===== DATA EXTRACT

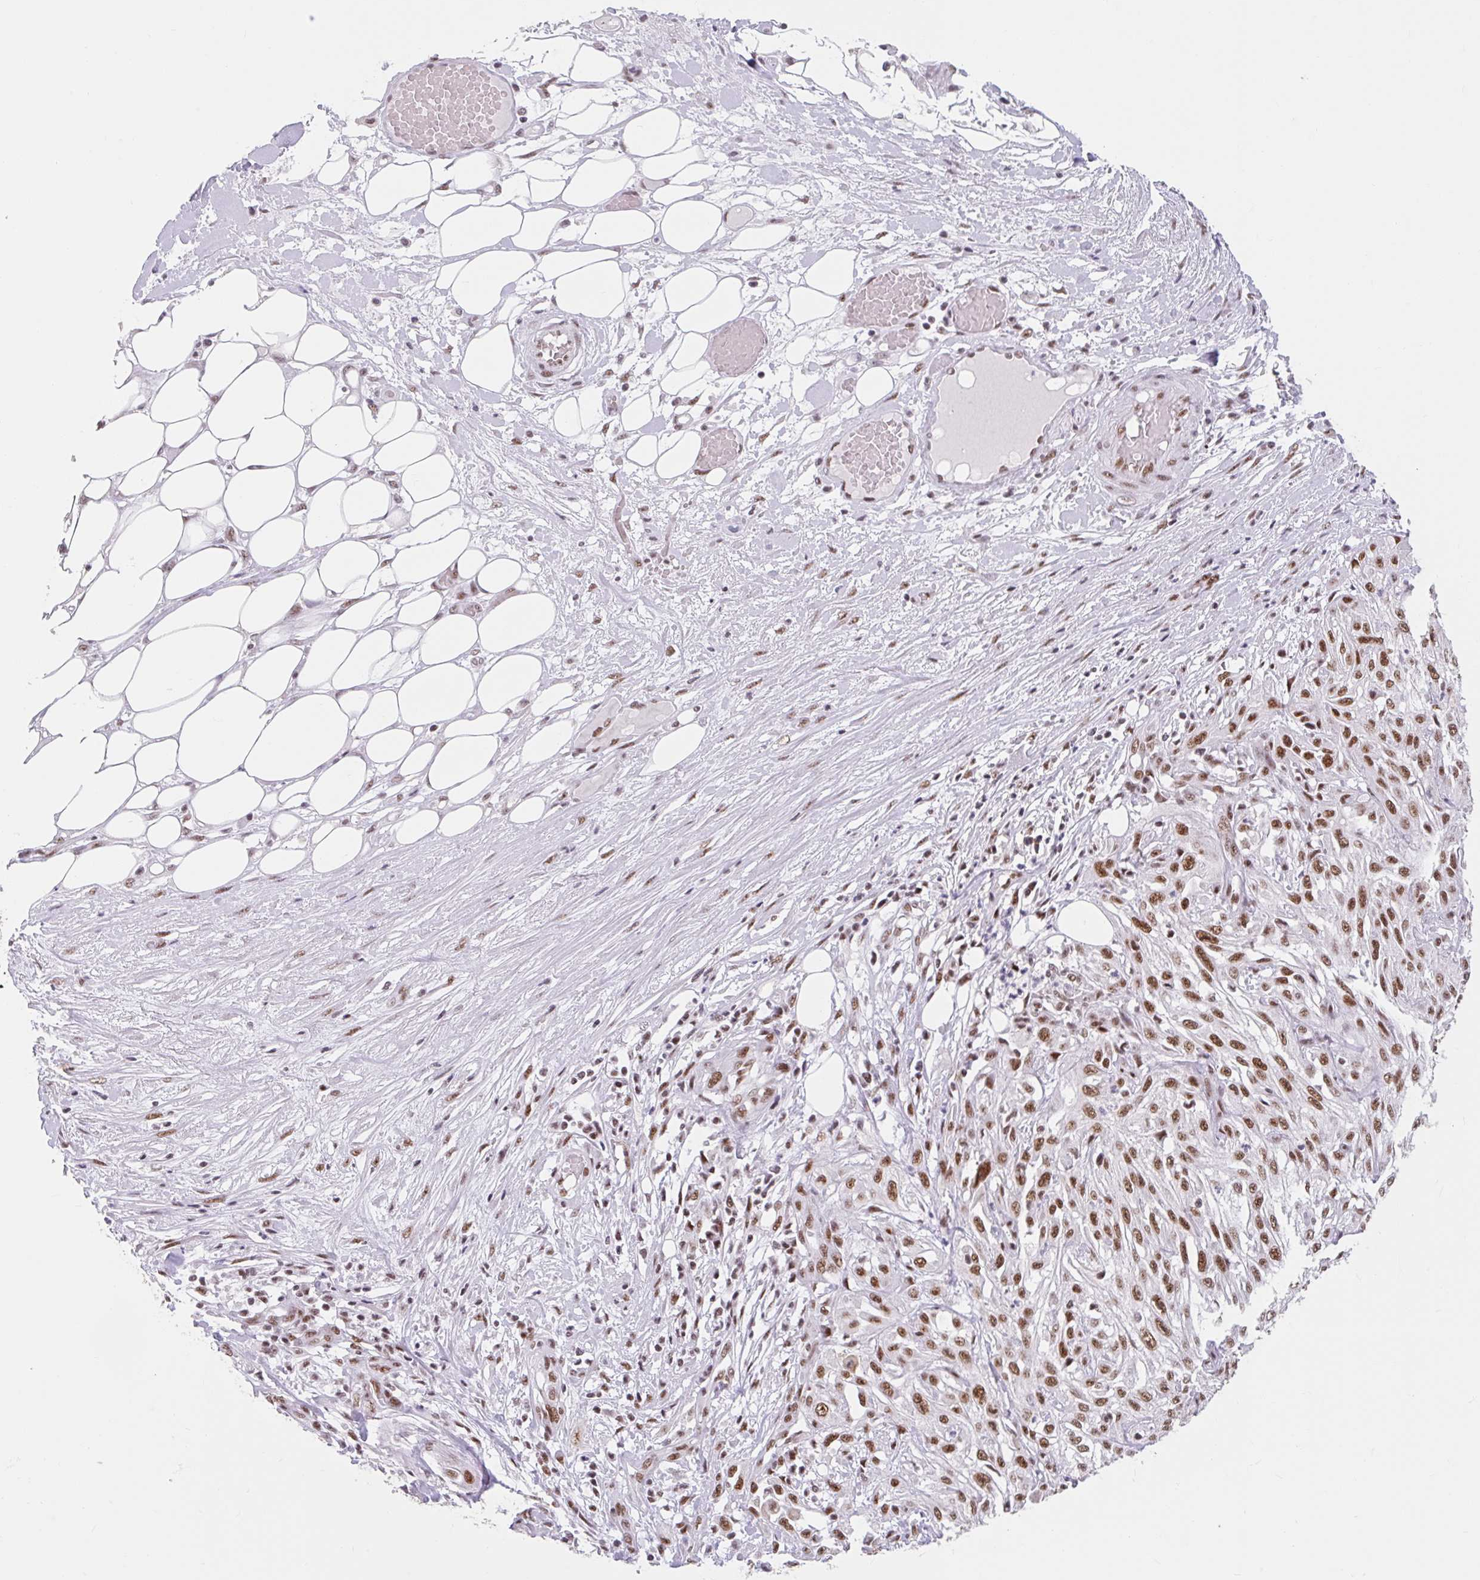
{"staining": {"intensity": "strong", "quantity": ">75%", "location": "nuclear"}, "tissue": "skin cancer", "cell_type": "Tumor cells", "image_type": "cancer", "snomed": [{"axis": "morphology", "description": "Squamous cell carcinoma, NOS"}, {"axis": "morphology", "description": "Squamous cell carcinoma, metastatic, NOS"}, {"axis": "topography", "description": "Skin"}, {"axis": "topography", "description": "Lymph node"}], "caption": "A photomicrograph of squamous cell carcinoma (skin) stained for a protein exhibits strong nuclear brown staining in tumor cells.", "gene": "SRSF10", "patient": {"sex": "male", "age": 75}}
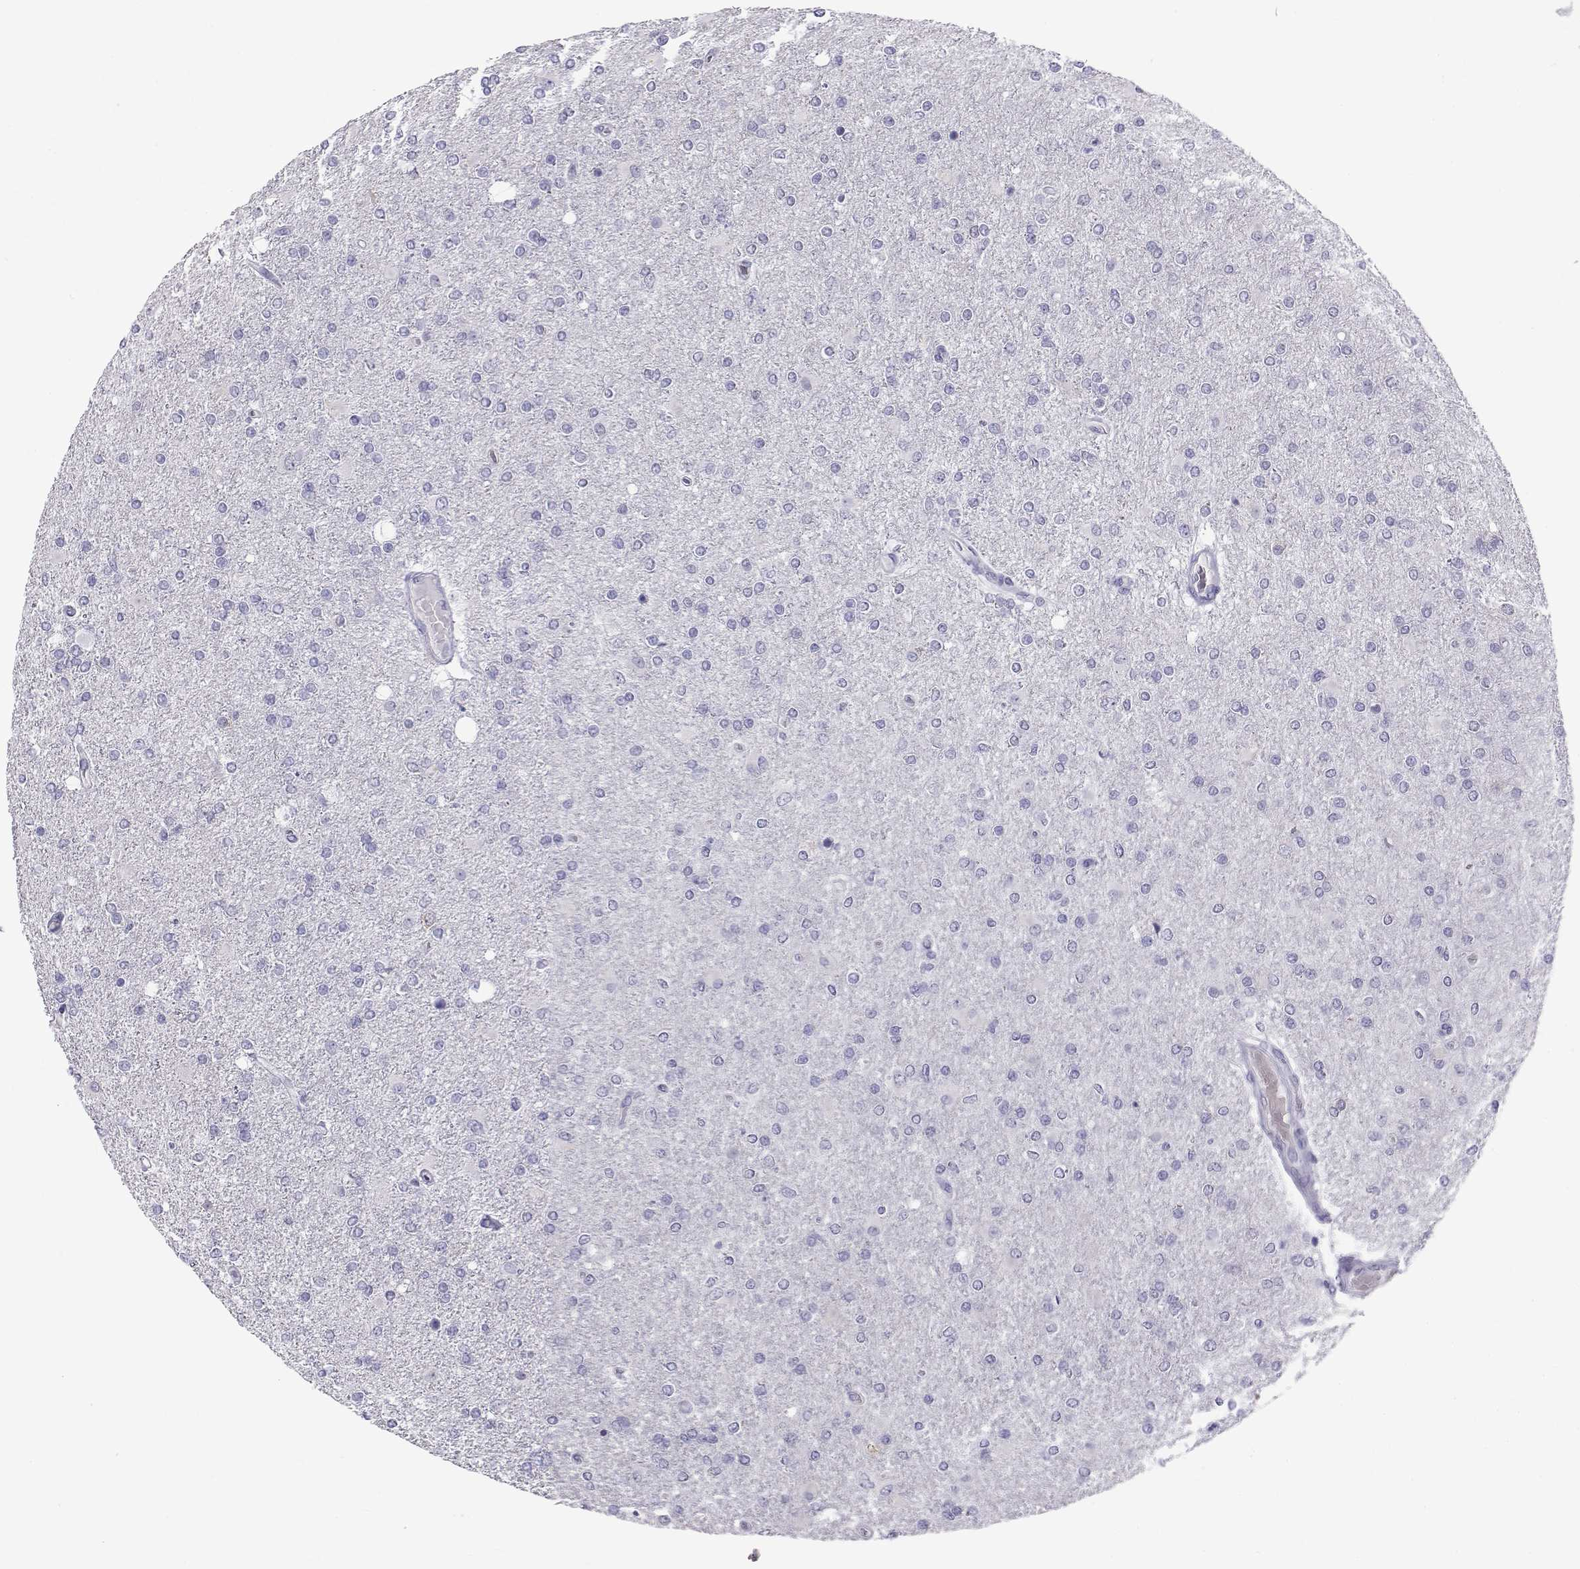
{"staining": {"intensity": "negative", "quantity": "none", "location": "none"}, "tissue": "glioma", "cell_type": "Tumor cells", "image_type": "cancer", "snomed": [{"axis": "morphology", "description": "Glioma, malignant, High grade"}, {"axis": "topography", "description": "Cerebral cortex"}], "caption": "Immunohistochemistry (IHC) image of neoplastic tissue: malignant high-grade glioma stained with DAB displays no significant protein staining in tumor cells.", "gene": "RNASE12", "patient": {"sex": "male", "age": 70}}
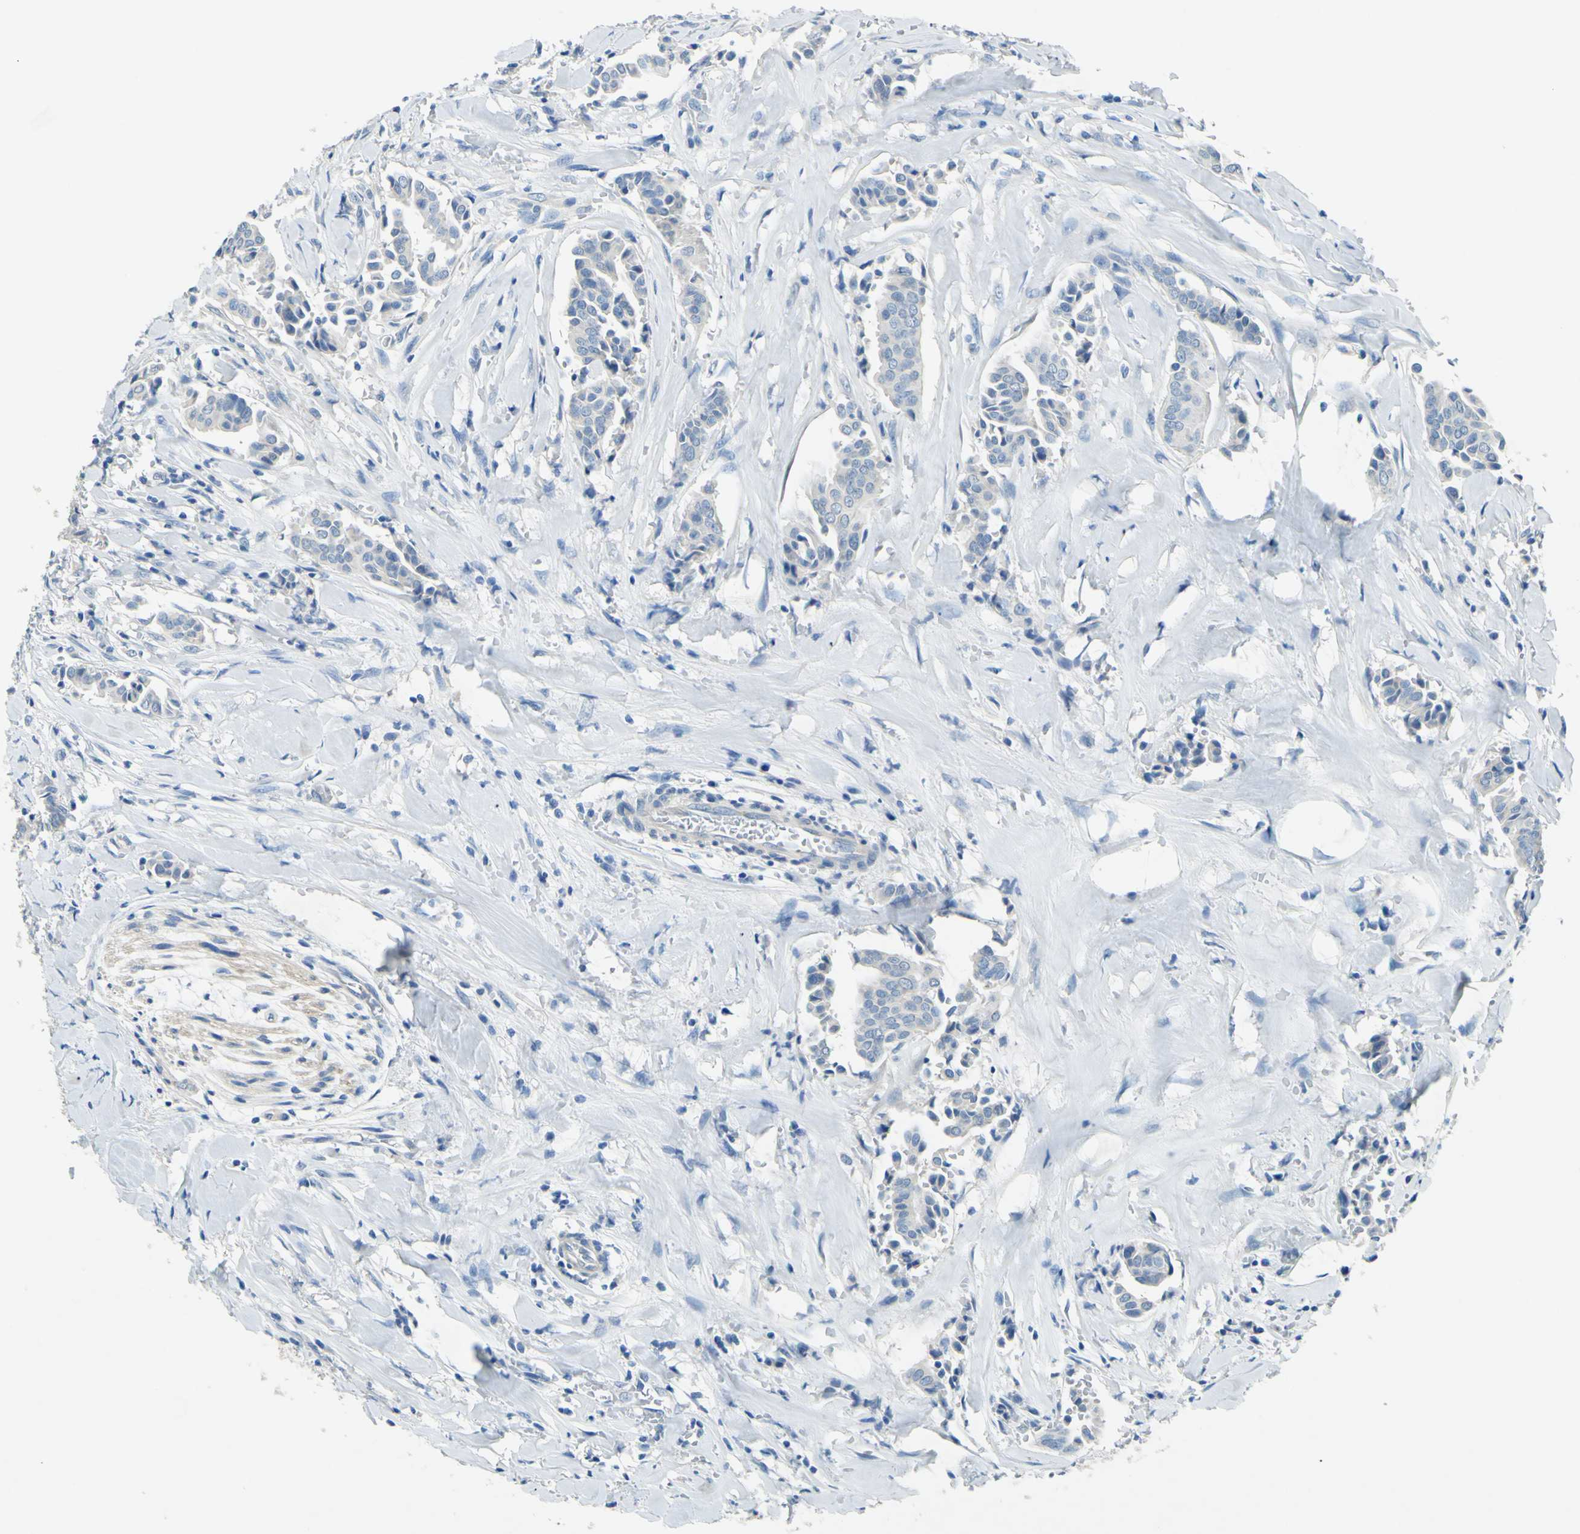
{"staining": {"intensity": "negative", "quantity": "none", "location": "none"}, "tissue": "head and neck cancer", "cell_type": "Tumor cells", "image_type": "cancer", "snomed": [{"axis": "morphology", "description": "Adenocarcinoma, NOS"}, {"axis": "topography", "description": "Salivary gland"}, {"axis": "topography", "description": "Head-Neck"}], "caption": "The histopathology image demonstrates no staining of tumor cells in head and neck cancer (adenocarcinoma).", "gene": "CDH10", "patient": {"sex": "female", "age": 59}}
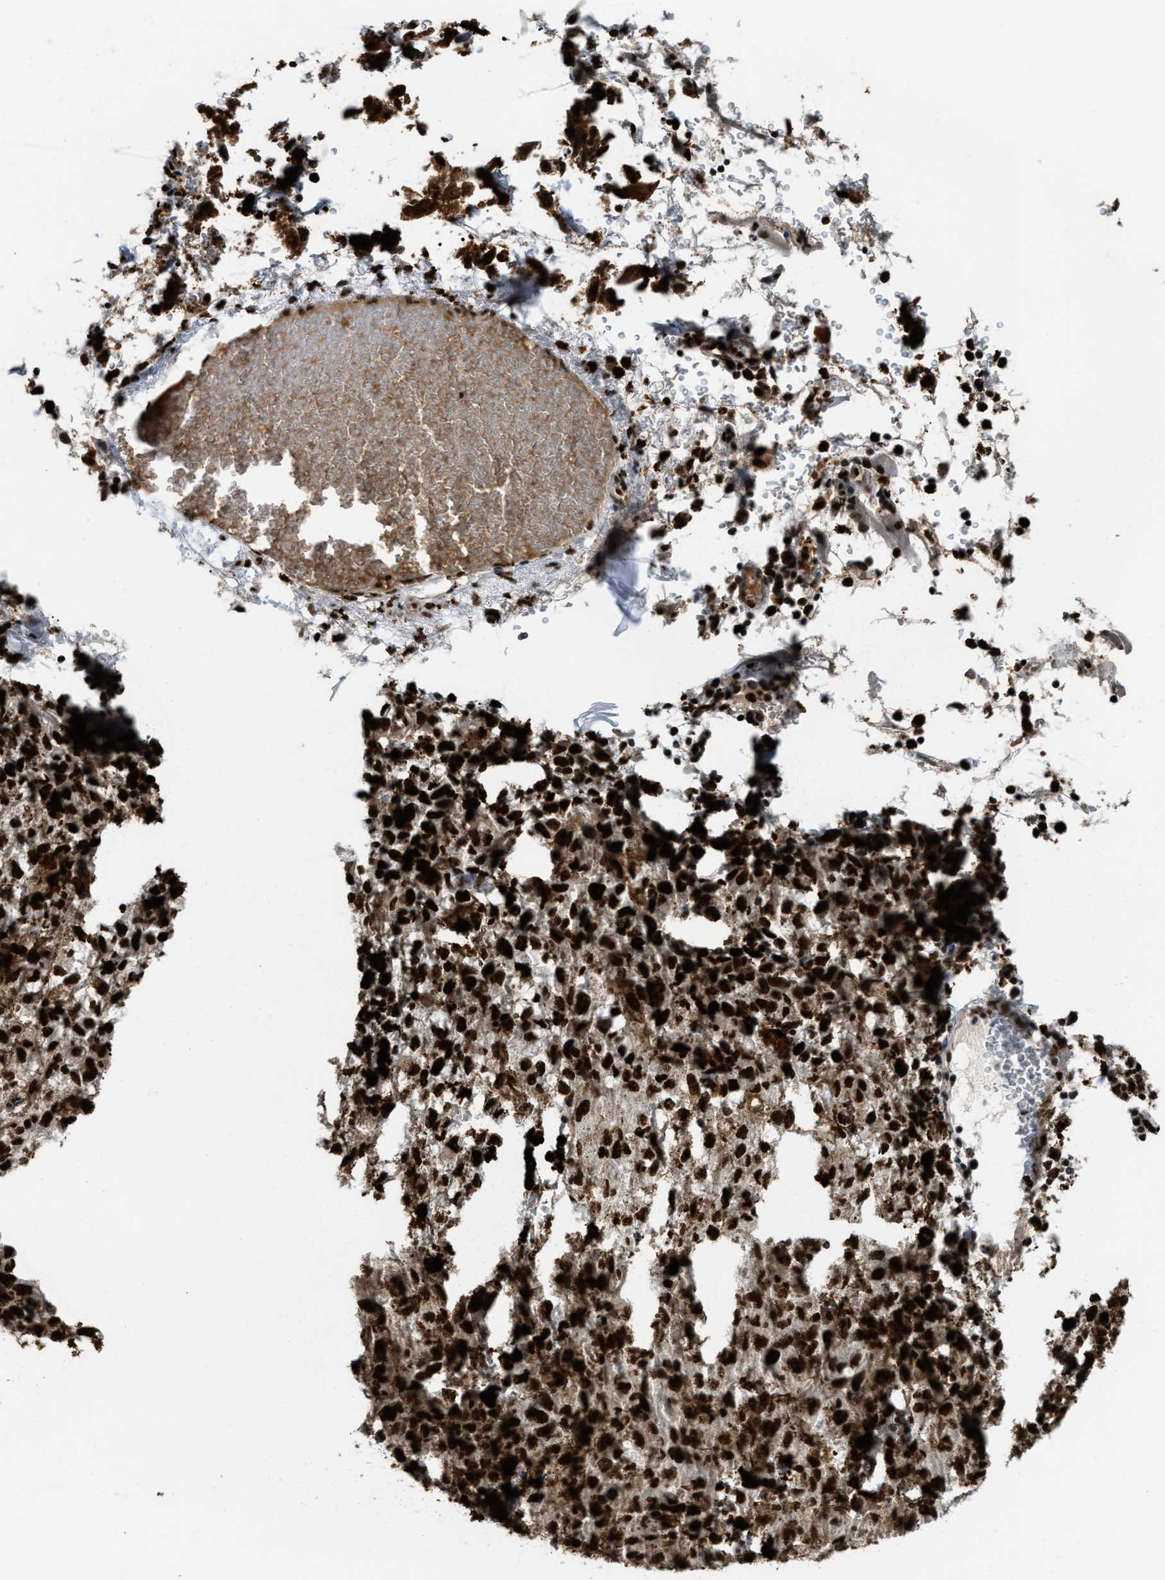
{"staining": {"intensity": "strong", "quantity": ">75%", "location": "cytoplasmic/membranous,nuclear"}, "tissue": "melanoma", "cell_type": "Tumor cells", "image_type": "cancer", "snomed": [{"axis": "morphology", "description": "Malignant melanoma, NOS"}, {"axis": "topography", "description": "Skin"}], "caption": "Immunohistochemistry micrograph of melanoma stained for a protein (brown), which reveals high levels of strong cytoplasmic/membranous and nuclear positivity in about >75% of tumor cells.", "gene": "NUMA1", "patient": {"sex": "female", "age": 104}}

==========

▸ **EXERCISE BRIEF**
Take every line from the data that includes the word "nuclear".

▸ **EXERCISE RESPONSE**
{"staining": {"intensity": "strong", "quantity": ">75%", "location": "nuclear"}, "tissue": "skin cancer", "cell_type": "Tumor cells", "image_type": "cancer", "snomed": [{"axis": "morphology", "description": "Squamous cell carcinoma, NOS"}, {"axis": "morphology", "description": "Squamous cell carcinoma, metastatic, NOS"}, {"axis": "topography", "description": "Skin"}, {"axis": "topography", "description": "Lymph node"}], "caption": "A photomicrograph of squamous cell carcinoma (skin) stained for a protein exhibits strong nuclear brown staining in tumor cells.", "gene": "SRSF10", "patient": {"sex": "male", "age": 75}}
{"staining": {"intensity": "strong", "quantity": ">75%", "location": "cytoplasmic/membranous,nuclear"}, "tissue": "melanoma", "cell_type": "Tumor cells", "image_type": "cancer", "snomed": [{"axis": "morphology", "description": "Malignant melanoma, NOS"}, {"axis": "topography", "description": "Skin"}], "caption": "Immunohistochemistry micrograph of melanoma stained for a protein (brown), which reveals high levels of strong cytoplasmic/membranous and nuclear positivity in about >75% of tumor cells.", "gene": "NUMA1", "patient": {"sex": "female", "age": 104}}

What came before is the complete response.